Unporn consists of non-sexual images that suggest a variety of sexual body parts or activities. Fruit and vegetables are the mainstay of the unporn oeuvre. Melons, aubergines, sweetcorn, grapefruit, pomegranates and cucumbers are all pressed into portraying body parts in various action poses, right up to a banana dripping with white chocolate sauce. Sausages, hotdogs and other meat products unsurprisingly portray the male ‘meat’. Tall cacti also fill this role—presumably if you want to suggest the male of the species is somewhat prickly. Inanimate objects feature little, aside from the odd mannequin’s hand, though a pair of interlaced zips proves, on close inspection, to represent the Tantric sex position known as Janujugmâsana.
The idea is that unporn images can be used to safely illustrate inherently unsafe topics. Cho continues: “Today, many sexual subjects considered ‘off-limits’ have a growing need to be communicated. Unsplash is a place for enabling creative expression. At the same time, Unsplash is a safe space for all creators”. Cho’s desire to increase discussion around a taboo subject sings from his quotes, yet the undertow of shame remains. By not being willing to show human sexuality as it is, we continue to reinforce the notion that it’s shameful.

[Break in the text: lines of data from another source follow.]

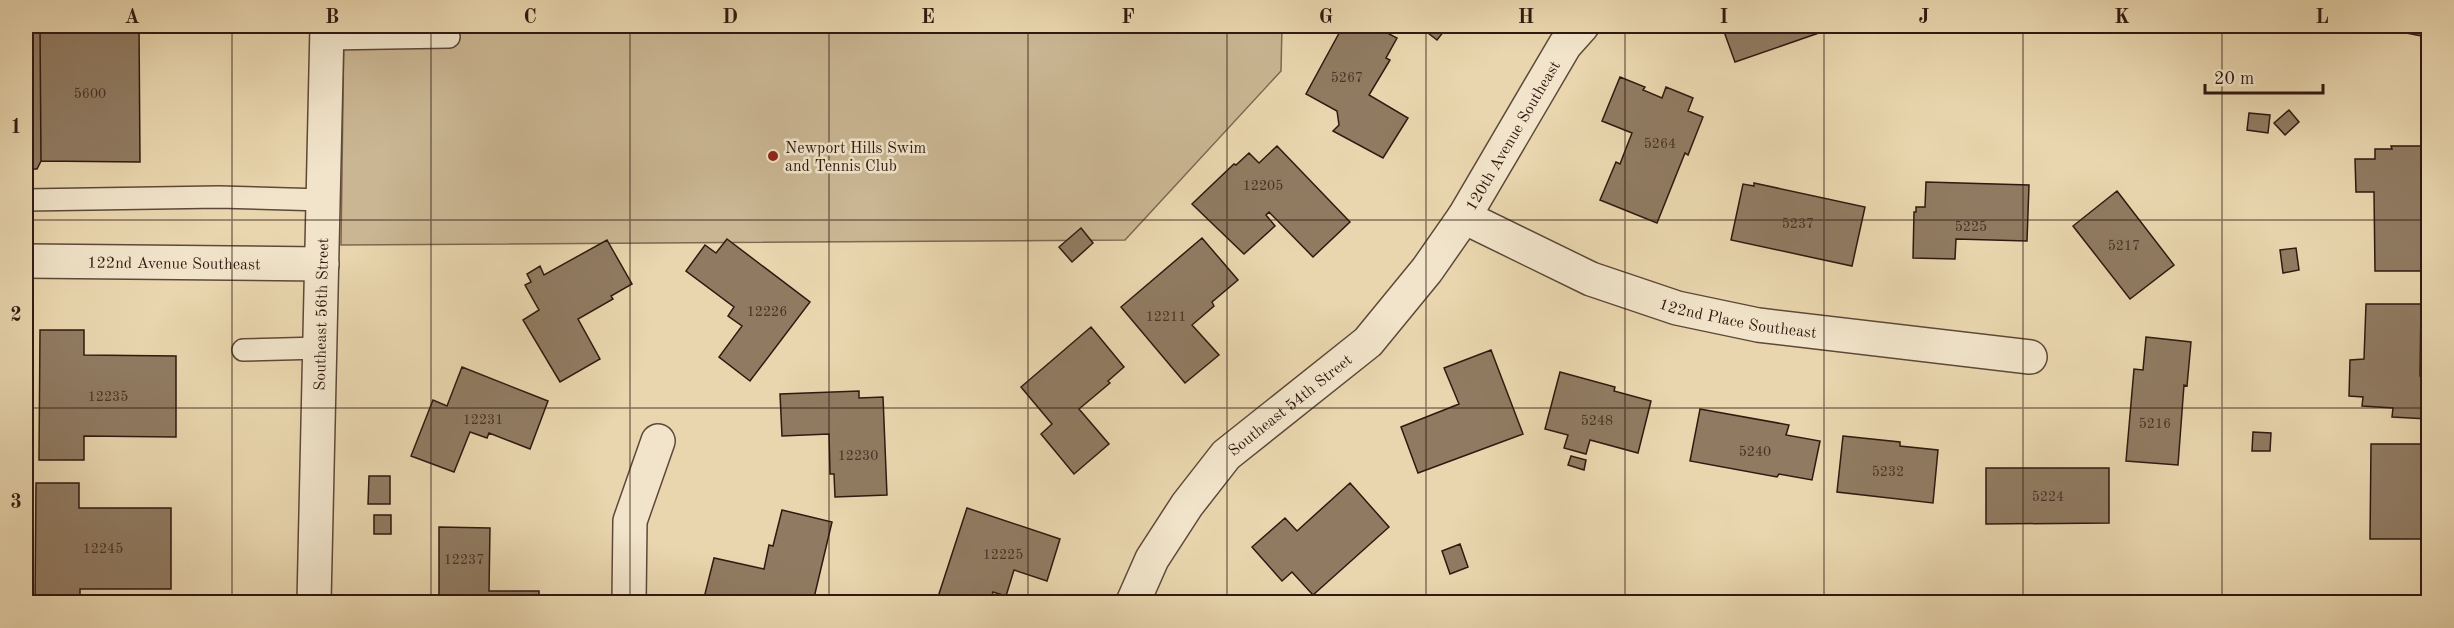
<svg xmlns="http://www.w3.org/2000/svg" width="2454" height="628" font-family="'Old Standard TT',serif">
  <rect width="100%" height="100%" fill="#e9d6ae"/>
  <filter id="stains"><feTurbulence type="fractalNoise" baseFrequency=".00333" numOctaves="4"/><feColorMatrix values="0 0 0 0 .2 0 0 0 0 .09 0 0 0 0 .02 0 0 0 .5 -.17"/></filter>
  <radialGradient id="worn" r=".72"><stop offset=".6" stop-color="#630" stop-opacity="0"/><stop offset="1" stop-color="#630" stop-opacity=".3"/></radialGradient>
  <path fill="#cab693" stroke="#7d6852" stroke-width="1.5" d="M344 26H1282L1281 71 1125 240 341 245Z"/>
  <path fill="#907b62" stroke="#301910" stroke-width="1.5" d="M26 26H40L41 161 37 169H26Z
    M40 26H139L140 162 41 161Z
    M1343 26H1374L1397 38 1386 58 1390 60 1369 95 1408 118 1383 158 1333 131 1339 125 1337 111 1306 94Z
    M1419 26H1448L1437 40Z
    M1722 26H1839L1735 62Z
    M2371 26H2428V30L2427 37Z
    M1620 77 1645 87 1643 90 1662 98 1666 87 1693 98 1688 111 1703 117 1688 155 1685 153 1657 223 1600 200 1616 162 1620 164 1632 133 1602 121Z
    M2289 110 2299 122 2285 135 2274 123Z
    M2249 113 2270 115 2268 133 2247 130Z
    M1277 146 1350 222 1313 257 1269 212 1266 215 1275 226 1244 254 1192 204 1234 164 1236 165 1249 153 1259 163Z
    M2391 146H2428V271H2375L2374 192H2356L2355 159H2375V149H2392Z
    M1926 182 2029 185 2027 241 1956 239 1955 259 1913 258 1914 212H1916V207H1925Z
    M1754 183 1865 207 1852 266 1731 240 1743 184 1754 186Z
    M2117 191 2174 265 2130 299 2073 226Z
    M1081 228 1093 243 1072 262 1059 247Z
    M1202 238 1238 280 1212 302 1214 306 1192 325 1219 355 1185 383 1121 307Z
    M727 239 810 302 750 381 719 357 742 326 728 316 734 307 686 271 705 245 716 253Z
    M607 240 632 284 611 296 613 299 578 319 600 359 560 382 523 320 539 310 525 285 531 282 527 274 540 266 544 275Z
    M2296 248 2299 270 2283 273 2280 250Z
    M2366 304H2421L2420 376H2428V419L2392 417 2393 408 2362 406 2363 397 2349 396 2350 360 2364 359Z
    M1091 327 1124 367 1108 381 1110 383 1079 409 1109 444 1074 474 1041 434 1052 424 1021 387Z
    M40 330H84V355L176 356V437L84 436V460H39Z
    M2146 337 2191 342 2187 386 2184 385 2178 465 2126 461 2134 369 2143 370Z
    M1491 350 1523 434 1418 473 1401 427 1459 404 1444 368Z
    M462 367 548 401 530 449 489 433 487 438 470 432 454 472 411 456 433 400 447 406Z
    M1560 372 1615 387 1614 391 1651 401 1638 453 1590 440 1586 454 1564 448 1568 435 1545 429Z
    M859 391V398L883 397 887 495 835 497 834 474H830L829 434 782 436 780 394Z
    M1700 409 1789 425 1786 435 1820 441 1812 480 1779 474 1777 477 1690 461Z
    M2253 432 2271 433 2270 451H2252Z
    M1843 436 1900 442V446L1938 450 1933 503 1837 492Z
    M2371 444H2428V502H2423L2422 539H2370Z
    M1571 456 1586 460 1584 470 1568 465Z
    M1986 468H2109V523L1986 524Z
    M369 476H390V504H368Z
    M36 483H79V508H171V589H80V602H35Z
    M1350 483 1389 527 1313 595 1292 572 1282 581 1252 547 1285 518 1297 531Z
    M967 508 1060 539 1047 581 1014 570 1006 596 993 592 990 602H927L928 598 937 600Z
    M782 510 832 522 813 602H723L704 598 714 558 764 569 769 545 773 546Z
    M374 515H391V534H374Z
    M439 527 490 528 489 591H539V602H439Z
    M1460 544 1468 567 1450 574 1442 551Z"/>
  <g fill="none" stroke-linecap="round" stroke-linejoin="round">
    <g stroke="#5e4838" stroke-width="24">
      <path id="service" d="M327 39 449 37
        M26 200 219 197 323 200
        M243 350 320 348"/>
    </g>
    <g stroke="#5e4838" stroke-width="36">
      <g id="minor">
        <path id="s1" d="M1464 217 1591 279 1677 308 1758 325 2030 357"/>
        <path id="s2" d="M26 261 322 264"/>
        <path id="s3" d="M314 602 327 26"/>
        <path d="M629 602 630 521 658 441"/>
        <path id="s4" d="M1133 602 1152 559 1187 505 1226 455 1368 342 1427 270 1464 217 1565 45 1582 26"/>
      </g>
    </g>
    <use href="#service" stroke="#f1e4ca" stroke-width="21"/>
    <use href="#minor" stroke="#f1e4ca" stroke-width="33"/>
  </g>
  <path fill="none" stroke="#301910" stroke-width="1.5" stroke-opacity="0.55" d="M232 26V602M431 26V602M630 26V602M829 26V602M1028 26V602M1227 26V602M1426 26V602M1625 26V602M1824 26V602M2023 26V602M2222 26V602M26 220H2428M26 408H2428"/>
  <circle fill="#8f2418" stroke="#f1e4ca" stroke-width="2" cx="773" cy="156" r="6"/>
  <g text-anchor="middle" stroke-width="5" stroke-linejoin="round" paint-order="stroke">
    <g font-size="14" fill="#483224">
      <text x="1347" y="82">5267</text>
      <text x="90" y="98">5600</text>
      <text x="1660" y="148">5264</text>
      <text x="1263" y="190">12205</text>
      <text x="1798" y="228">5237</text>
      <text x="1971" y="231">5225</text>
      <text x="2124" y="250">5217</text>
      <text x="767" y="316">12226</text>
      <text x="1166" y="321">12211</text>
      <text x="108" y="401">12235</text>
      <text x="483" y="424">12231</text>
      <text x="1597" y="425">5248</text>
      <text x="2155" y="428">5216</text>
      <text x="1755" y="456">5240</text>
      <text x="858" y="460">12230</text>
      <text x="1888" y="476">5232</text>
      <text x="2048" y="501">5224</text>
      <text x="103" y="553">12245</text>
      <text x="1003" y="559">12225</text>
      <text x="464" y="564">12237</text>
    </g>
    <g font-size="16" fill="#301910" stroke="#f1e4ca">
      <text dy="6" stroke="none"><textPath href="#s4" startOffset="609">120th Avenue Southeast</textPath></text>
      <text dy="6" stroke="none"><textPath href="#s2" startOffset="148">122nd Avenue Southeast</textPath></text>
      <text dy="6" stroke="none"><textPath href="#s3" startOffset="288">Southeast 56th Street</textPath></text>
      <text dy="6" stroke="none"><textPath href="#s1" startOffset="294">122nd Place Southeast</textPath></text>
      <text dy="6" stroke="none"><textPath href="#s4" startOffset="256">Southeast 54th Street</textPath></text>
    </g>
    <g font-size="16" fill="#301910" stroke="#f1e4ca" text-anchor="start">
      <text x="785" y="153">Newport Hills Swim<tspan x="785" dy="18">and Tennis Club</tspan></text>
    </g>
  </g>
  <rect width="2454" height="628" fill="none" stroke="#e9d6ae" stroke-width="66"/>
  <path d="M2205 84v9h118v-9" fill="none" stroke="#301910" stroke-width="3"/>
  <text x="2214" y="84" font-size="18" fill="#301910" stroke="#f1e4ca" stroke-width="4.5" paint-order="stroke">20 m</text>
  <rect x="33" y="33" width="2388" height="562" fill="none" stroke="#301910" stroke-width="2"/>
  <g font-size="20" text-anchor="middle" font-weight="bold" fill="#301910">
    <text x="132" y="23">A</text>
    <text x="332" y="23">B</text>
    <text x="530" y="23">C</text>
    <text x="730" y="23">D</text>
    <text x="928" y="23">E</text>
    <text x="1128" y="23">F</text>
    <text x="1326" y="23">G</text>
    <text x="1526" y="23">H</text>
    <text x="1724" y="23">I</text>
    <text x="1924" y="23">J</text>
    <text x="2122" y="23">K</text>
    <text x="2322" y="23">L</text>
    <text x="16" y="133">1</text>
    <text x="16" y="321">2</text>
    <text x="16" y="508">3</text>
  </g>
  <rect width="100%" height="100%" filter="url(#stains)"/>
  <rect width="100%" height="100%" fill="url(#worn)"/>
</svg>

I have written elsewhere how the rise of patriarchy around 6,000 years ago created inherently sex-negative societies, which became the world’s dominant social model. This led to an institutionalised, unconscious sense of shame around all things sexual that we are only now beginning to confront.
Sweetcorn penises? Buttock-shaped peaches? Breasts formed by a halved grapefruit? A prized-open sliced cold ham for a vagina being fingered? Really? Is unporn how immature our society is when it comes to portraying the sexual parts of our anatomies? The joyful experiences they are capable of giving us?
Is unporn how immature our society is when it comes to portraying the sexual parts of our anatomies? The joyful experiences they are capable of giving us?
Only when we are completely comfortable with our bodies and the process by which we reproduce—and images of the same—will we truly create a safe space for all creators—and all creation.